Anti-abortion sentiment in Mississippi is a powerful force that has limited the procedure to a single clinic in Jackson.
Still, some of the state's most reliable pro-life voices have expressed misgivings about Initiative 26, the proposition to be decided by the state's voters Tuesday that would declare a fertilized human egg to be a legal person, even if it puts the mother's life at risk.
The aim of the Colorado-based group behind the amendment is clear -- to develop a challenge to the Supreme Court's 1973 decision in Roe v.

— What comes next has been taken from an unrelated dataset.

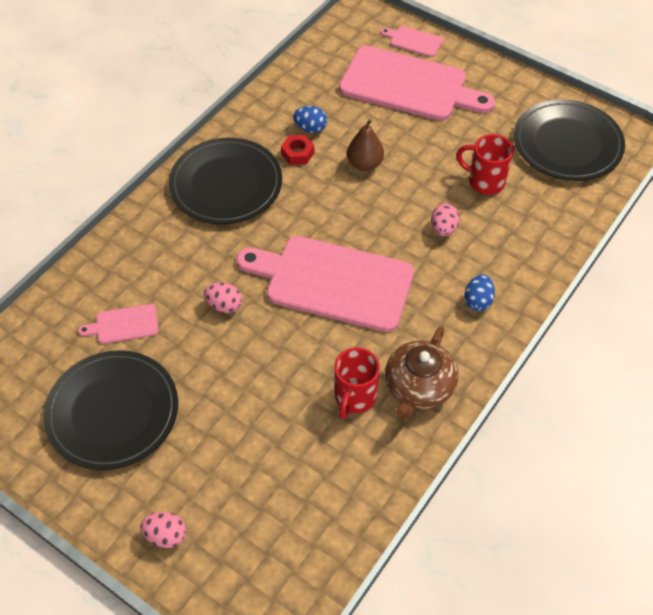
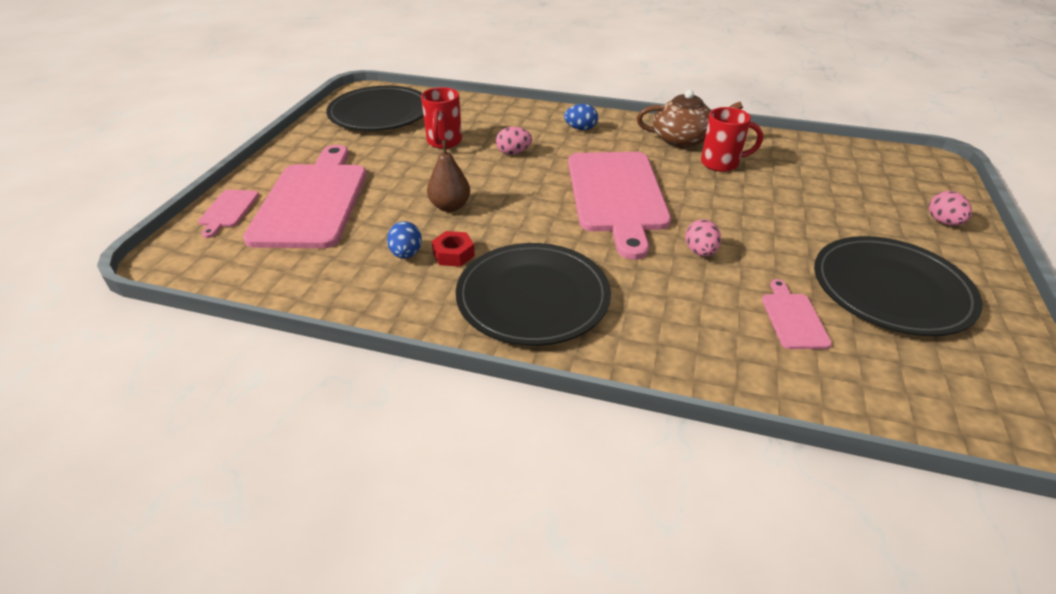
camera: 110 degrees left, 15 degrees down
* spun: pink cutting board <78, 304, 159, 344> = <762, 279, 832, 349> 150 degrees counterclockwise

Wade, which guaranteed a woman's right to abortion.
Meanwhile, as that legal argument lingers, every woman who becomes pregnant, even as a result of rape or incest, would lose her autonomy, no longer able to decide whether to carry the fetus to term.
Not only abortion rights but some forms of birth control would become murder if this amendment passes.
Such government intrusion into individual rights could exert a chilling effect on the treatment of ectopic pregnancies and other situations in which the life of the mother is in danger.
What supporters of the "Personhood Amendment" are asking of Mississippi voters, in effect, is to trust government officials to use good judgment in every decision regarding the prosecution of anyone whose decisions might affect an embryo.
IUDs and "morning-after pills" would be outlawed, along with the destruction of embryos created in laboratories, hampering the in vitro fertilization process that has brought children into the lives of infertile couples.
"Personhood" status would be granted to a fertilized egg that -- like most fertilized eggs -- would never become attached to the uterus and therefore would have no chance of becoming a human life.
This ambiguity has discouraged a number of religious groups, including the Catholic Diocese of Jackson, from endorsing the measure.
It left doubts in Mississippi Gov. Haley Barbour's mind as he was deciding this week whether to vote yes or no.
Barbour eventually cast an absentee ballot for Initiative 26, a few days after saying that the unintended consequences of the amendment are a legitimate concern.
"I'll have to say that I have heard those concerns and they give me some pause," Barbour said.
No doubt many Mississippians of good conscience and good will feel the same.